地元市場搬入量初の400㌧超

 豊作で地元市場・名瀬中央青果㈱のタンカン取扱量は初めて400㌧を超えた(市場の競り場を埋め尽くす規模にも)=提供写真=

タンカン 豊作、生産者の出荷集中
平均単価は終盤持直す

 奄美大島の果樹農業の柱・タンカンは、果樹・果菜類の害虫ミカンコミバエ緊急防除解除で2年ぶりに島外出荷されたが、豊作により地元市場・名瀬中央青果㈱(福山治社長)への持ち込みが急増、初めて搬入総量が400㌧を超えた。生産者からの出荷の集中で値崩れ、平均価格が大幅に低下したが、終盤に入り持ち直し。タンカンの入荷は4月に入っても続いている。

 今期のタンカンの同青果への持ち込みが始まったのは1月下旬で日量約200㌔だった。日量のピークは2月23日の約20㌧。競り場は連日、大量の果実であふれ、野菜などタンカン以外の品目は隅の方に置かれるほどに。仲買人が競り落とし小売店で販売されているが、供給量に需要が追いつかず市場価格が急落。キロ当たり価格の平均が30円(底値)となることも。この頃は高値でも100円に達しなかったという。市場側が30円で競りを止める事態となった。

 市場価格の落ち込みは小売店での販売に影響。例年なら5㌔の場合2500円程度で販売されているが、安売り合戦で300円台まで下がることも。その後も価格の低迷は続き、平均価格が100円を超えたのは3月下旬になってから。持ち込みは4月に入っても続き、10日までの総量は423㌧に達した。

 4月に入ってからの日量は1㌧程度。今の時期に地元市場で取り扱っている柑橘類は日向夏や清見オレンジと少なく、美味しさではタンカンの方が上回るとされている。そのため平均価格は100~150円で推移、高値では200円台をつけるタンカンも出ているという。

 同青果への搬入量の急増は、ミカンコミバエ問題を受けて早期に果実の廃棄措置がとられたことで樹勢が回復、収穫期の鳥害もなく例年以上に生産量が増加したため。公設の市場であり、地元の生産者の持ち込みは自由。共販利用のJA組合員、独自の販売ルート(個販)を持つ大規模農家以外の生産者にとって貴重な出荷先となっている。それが豊作に伴う量の集中につながったが、果実の見た目や傷みの状況から持ち込まれたものの競りを見送り、引き取ってもらうこともあったという。

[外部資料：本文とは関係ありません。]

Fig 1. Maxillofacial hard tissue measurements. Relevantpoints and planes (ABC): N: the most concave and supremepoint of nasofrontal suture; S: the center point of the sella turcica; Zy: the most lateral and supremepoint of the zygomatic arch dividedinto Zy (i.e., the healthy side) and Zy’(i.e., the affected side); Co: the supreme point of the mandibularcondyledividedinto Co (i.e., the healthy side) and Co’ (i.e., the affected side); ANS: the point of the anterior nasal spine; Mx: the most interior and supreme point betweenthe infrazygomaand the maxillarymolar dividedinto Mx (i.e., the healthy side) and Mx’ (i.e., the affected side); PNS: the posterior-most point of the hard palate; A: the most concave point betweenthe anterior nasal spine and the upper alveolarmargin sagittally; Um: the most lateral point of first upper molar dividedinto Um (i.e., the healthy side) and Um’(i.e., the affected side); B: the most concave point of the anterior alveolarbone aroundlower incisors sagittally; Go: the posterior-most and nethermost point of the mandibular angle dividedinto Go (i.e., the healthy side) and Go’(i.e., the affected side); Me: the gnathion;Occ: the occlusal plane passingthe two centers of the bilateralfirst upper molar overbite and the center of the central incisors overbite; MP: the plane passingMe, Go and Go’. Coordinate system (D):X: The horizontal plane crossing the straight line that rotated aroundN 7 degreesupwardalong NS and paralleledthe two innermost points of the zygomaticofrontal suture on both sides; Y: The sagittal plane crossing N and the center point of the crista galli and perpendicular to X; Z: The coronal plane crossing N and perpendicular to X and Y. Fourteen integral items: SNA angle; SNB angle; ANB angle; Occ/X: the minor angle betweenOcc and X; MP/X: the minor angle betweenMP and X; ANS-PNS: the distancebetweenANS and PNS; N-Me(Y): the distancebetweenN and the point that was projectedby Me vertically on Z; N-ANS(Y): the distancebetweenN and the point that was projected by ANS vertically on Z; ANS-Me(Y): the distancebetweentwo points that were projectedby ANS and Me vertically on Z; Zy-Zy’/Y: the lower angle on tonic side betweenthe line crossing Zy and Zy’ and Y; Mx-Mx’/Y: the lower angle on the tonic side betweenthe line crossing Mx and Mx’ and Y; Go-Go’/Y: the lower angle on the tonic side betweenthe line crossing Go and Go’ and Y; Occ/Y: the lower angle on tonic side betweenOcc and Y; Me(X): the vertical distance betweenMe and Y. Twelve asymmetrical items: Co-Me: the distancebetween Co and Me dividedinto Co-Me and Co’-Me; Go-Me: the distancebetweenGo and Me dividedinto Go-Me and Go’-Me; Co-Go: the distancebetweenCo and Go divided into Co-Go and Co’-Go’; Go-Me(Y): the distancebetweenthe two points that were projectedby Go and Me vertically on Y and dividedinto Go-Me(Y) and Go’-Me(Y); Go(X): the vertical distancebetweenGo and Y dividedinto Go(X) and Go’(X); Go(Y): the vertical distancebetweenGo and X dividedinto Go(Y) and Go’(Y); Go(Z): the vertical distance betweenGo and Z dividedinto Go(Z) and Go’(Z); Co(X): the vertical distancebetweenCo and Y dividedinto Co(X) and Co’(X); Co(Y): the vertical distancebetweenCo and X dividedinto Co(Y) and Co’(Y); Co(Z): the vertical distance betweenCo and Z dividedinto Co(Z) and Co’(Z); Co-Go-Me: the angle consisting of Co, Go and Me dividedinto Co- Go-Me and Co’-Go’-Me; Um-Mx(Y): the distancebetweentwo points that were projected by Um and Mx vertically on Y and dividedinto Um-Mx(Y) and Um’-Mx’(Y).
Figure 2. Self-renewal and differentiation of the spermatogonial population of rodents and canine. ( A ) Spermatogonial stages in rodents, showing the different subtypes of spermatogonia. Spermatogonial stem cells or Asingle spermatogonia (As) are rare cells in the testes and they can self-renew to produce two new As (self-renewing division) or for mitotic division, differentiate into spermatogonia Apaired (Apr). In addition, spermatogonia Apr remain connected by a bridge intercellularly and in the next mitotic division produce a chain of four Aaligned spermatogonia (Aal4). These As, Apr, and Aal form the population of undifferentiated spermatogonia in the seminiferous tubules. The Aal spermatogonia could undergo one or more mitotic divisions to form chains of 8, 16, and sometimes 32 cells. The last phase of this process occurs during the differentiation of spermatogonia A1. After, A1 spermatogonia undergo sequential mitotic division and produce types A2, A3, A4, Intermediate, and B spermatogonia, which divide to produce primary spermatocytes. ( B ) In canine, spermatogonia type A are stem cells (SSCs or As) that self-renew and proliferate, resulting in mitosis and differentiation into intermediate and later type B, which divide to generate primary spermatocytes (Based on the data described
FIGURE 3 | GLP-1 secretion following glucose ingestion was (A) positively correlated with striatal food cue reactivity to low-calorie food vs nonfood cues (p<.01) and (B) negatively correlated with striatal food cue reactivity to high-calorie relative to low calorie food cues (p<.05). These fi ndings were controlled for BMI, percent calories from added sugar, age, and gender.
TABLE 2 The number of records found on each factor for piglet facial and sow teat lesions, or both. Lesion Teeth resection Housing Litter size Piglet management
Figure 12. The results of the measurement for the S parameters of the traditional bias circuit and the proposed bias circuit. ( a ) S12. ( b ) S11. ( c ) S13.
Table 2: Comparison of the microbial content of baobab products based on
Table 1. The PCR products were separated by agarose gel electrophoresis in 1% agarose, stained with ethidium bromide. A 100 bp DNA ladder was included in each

 同青果の2016年度のタンカン取扱は現在も続いているが、4月12日現在の平均価格は109円。ミカンコミバエ問題があった15年度を除き、最近の推移をみると14年度260㌧(搬入総量)・325円(キロ当たり平均価格)、13年度293㌧(同)・187円(同)、12年度266㌧(同)・281円(同)、11年度137㌧(同)・528円(同)。300㌧超の344㌧の量が集まった08年度は今期に近い115円まで平均価格が下がっている。

 量が増加すると市場価格は下がるだけに、高品質の柑橘づくりと同時に島外出荷の安定に向けた販路の開拓、また加工品の商品開発も課題となりそう。